The line leader was a woman named Shirley who told jokes that were
so dirty even the men with tattoos got up and left. I know because
one summer I worked there with her. Chatham Labs paid over twice
as much as Burger King plus time-and-a-half for overtime.
As
soon as she started to receive regular paychecks from Chatham Labs,
my mother stopped collecting Grand Union race cards. But she did
keep up with the Assertiveness Training. At the factory, my mother
was somebody, and for the first time in my life of knowing this
woman, I saw her through the eyes of other people. Vinny, the Quality
Control guy, used to time her on skid packing because he said he'd
never seen a woman pack a skid so fast before. His nickname was
"Vinny the Boot" because he fired anyone whose cans slipped
by uncapped. Then I told him about the arm wrestling. Soon my mom,
in her broken chair, was pinning "The Boots'" hairy forearm
onto the filthy break room table.
Before
long, my mother moved up the industrial ladder to a better factory
in the Oakland Industrial Park. This factory made Estee Lauder perfume
and Aramis cologne. Again, my mother was the heartbeat of the break
room. I worked there one summer too, saving for college, and we
capped bottles of Youth Dew side by side. I could see by then that
my mother had become two very important things: a non-smoker and
a financially independent woman. That summer my mother was promoted
to Line Leader and I was promoted to Garbage Girl, two positions
revered by all because they earned another 75 cents an hour. To
celebrate, my mother took me out to the Pompton Diner which was
the last diner in our town to have mini jukeboxes at each table.
Throughout
her long career, my mom had worked in just about every factory in
the park.
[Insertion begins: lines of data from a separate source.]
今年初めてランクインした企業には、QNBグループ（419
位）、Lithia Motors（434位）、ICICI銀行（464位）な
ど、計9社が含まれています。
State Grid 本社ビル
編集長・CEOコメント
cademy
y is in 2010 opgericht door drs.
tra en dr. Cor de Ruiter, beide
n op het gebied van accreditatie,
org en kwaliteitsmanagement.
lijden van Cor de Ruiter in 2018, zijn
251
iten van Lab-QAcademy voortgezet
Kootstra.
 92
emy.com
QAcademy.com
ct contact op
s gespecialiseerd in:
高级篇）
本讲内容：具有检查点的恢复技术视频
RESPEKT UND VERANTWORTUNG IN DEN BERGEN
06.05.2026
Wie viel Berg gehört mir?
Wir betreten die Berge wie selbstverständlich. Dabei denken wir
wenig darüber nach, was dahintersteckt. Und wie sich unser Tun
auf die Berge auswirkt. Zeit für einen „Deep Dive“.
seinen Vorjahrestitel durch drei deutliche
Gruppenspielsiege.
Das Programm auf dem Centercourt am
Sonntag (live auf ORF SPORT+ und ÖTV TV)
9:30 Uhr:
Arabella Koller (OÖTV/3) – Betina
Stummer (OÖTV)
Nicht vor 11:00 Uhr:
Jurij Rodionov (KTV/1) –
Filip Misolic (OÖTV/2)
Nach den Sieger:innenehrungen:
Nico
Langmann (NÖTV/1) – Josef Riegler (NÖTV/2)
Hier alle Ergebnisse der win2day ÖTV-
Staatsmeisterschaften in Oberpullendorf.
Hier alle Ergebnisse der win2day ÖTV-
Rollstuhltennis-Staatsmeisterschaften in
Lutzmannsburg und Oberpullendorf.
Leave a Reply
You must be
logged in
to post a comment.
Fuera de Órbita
I still have boxes of barrettes under my bed from the
years she spent at Karina Designs and Hair Accessories. She always
saved the rejects for me. Her last job was at a Bio-Med factory
where she fused together pacemakers and other hardware that went
inside people's bodies. Sometimes she would bring home parts to
show us how the hardware worked. "You mess one up?" and
then she would demonstrate for us what would happen by faking a
heart attack at the dinner table. My mom was still my mom, but she
was also, and more importantly, somebody else. "My mom?"
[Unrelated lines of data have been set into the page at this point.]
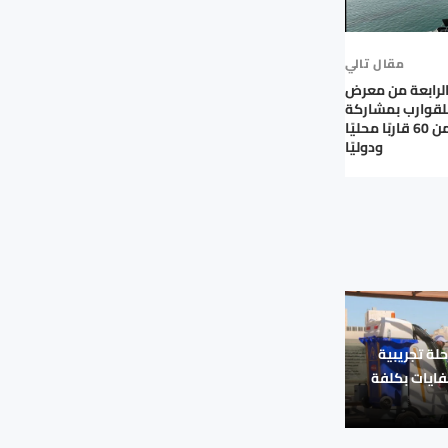
مقال تالي
الرابعة من معرض
لقوارب بمشاركة
واسعة وأكثر من 60 قاربًا محليًا
ودوليًا
حلة تجريبية
نفايات بكلفة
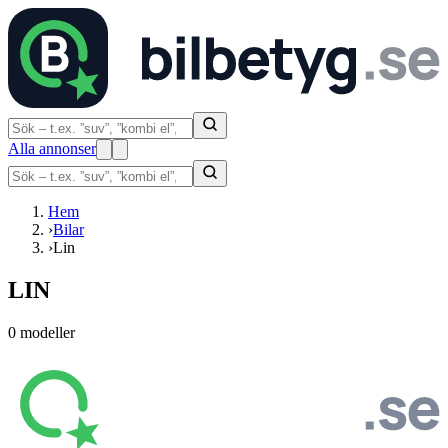
Alla annonser
Hem
›
Bilar
›
Lin
LIN
0 modeller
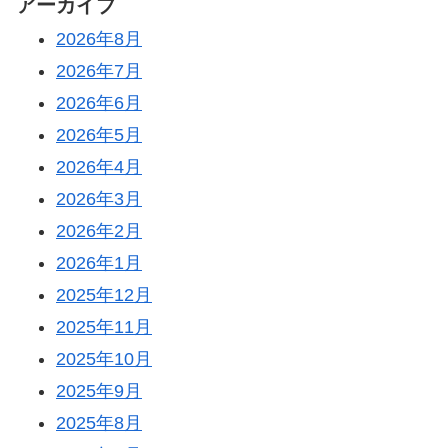
アーカイブ
2026年8月
2026年7月
2026年6月
2026年5月
2026年4月
2026年3月
2026年2月
2026年1月
2025年12月
2025年11月
2025年10月
2025年9月
2025年8月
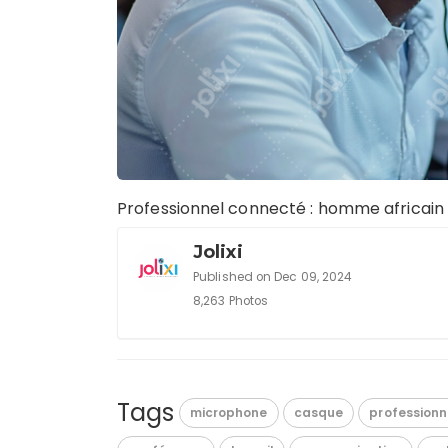
Professionnel connecté : homme africain
Jolixi
Published on Dec 09, 2024
8,263 Photos
Tags
microphone
casque
professionn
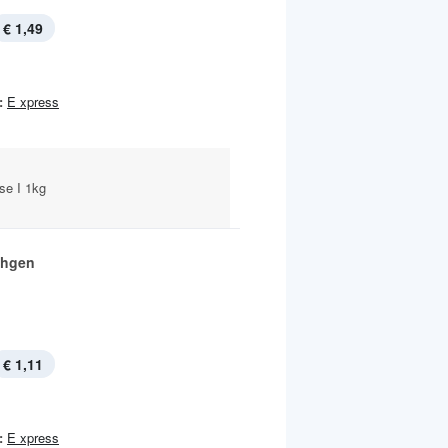
€ 1,49
:
E xpress
se I 1kg
chgen
€ 1,11
:
E xpress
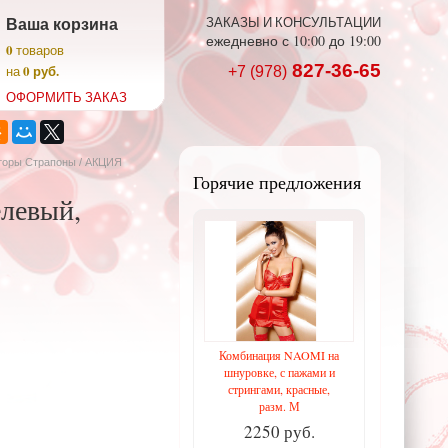
Ваша корзина
ЗАКАЗЫ И КОНСУЛЬТАЦИИ
ежедневно с 10:00 до 19:00
0
товаров
827-36-65
0 руб.
на
+7 (978)
ОФОРМИТЬ ЗАКАЗ
торы Страпоны
/ АКЦИЯ
Горячие предложения
левый,
Комбинация NAOMI на
шнуровке, с пажами и
стрингами, красные,
разм. М
2250 руб.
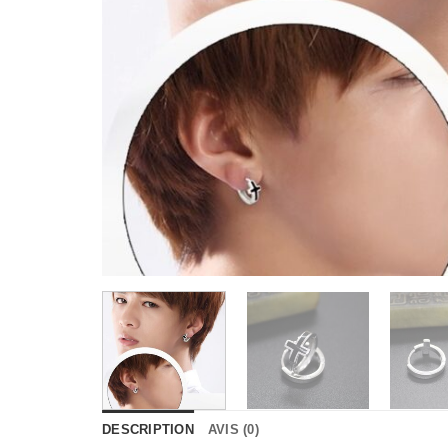
DESCRIPTION
AVIS (0)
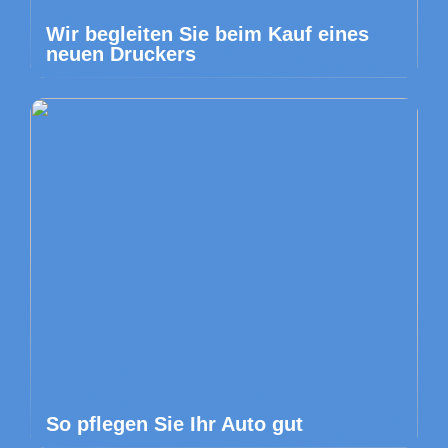
Wir begleiten Sie beim Kauf eines
neuen Druckers
So pflegen Sie Ihr Auto gut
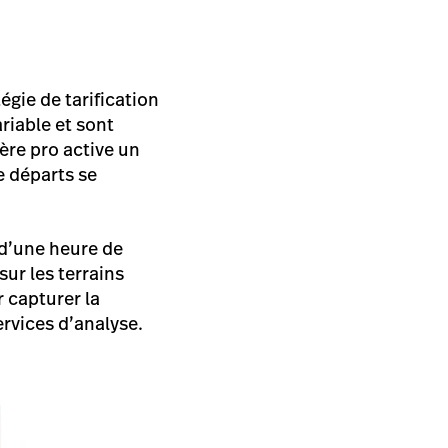
tégie de tarification
riable et sont
ière pro active un
e départs se
 d’une heure de
ur les terrains
 capturer la
ervices d’analyse.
I would tell my friends in college, "My mom works in Bio-Meds."
As
the years went on my mother's fingers grew crooked and swollen.
Rheumatoid arthritis finally forced her to retire from Bio-Meds
but not before two of the daughters God sent her had graduated from
college.
Around
my mother's house now, the ashtrays are long gone but the exotic
jellied candies are still hidden behind the tea cups. Occasionally,
we venture out across New Jersey's vast expanse of traffic circles,
jug handles, and exit ramps. At any one of our favorite diners we
might talk, without cigarettes, about the Grand Union horse races,
or Dirty Shirley from Chatham Labs. My mom, till this day, will
not admit that playing the Grand Union horse races was gambling
rather than shopping, just like she will never admit that capping
cans of chimney sweep was part of her own little Woman's Movement.
I see it like this: she played the odds. No, my mom never did score
the big ten grand -- but in the end, she came out ahead. And while
feminist icons like Mary Tyler Moore were running their news rooms,
my mom was arm wrestling "Vinny the Boot."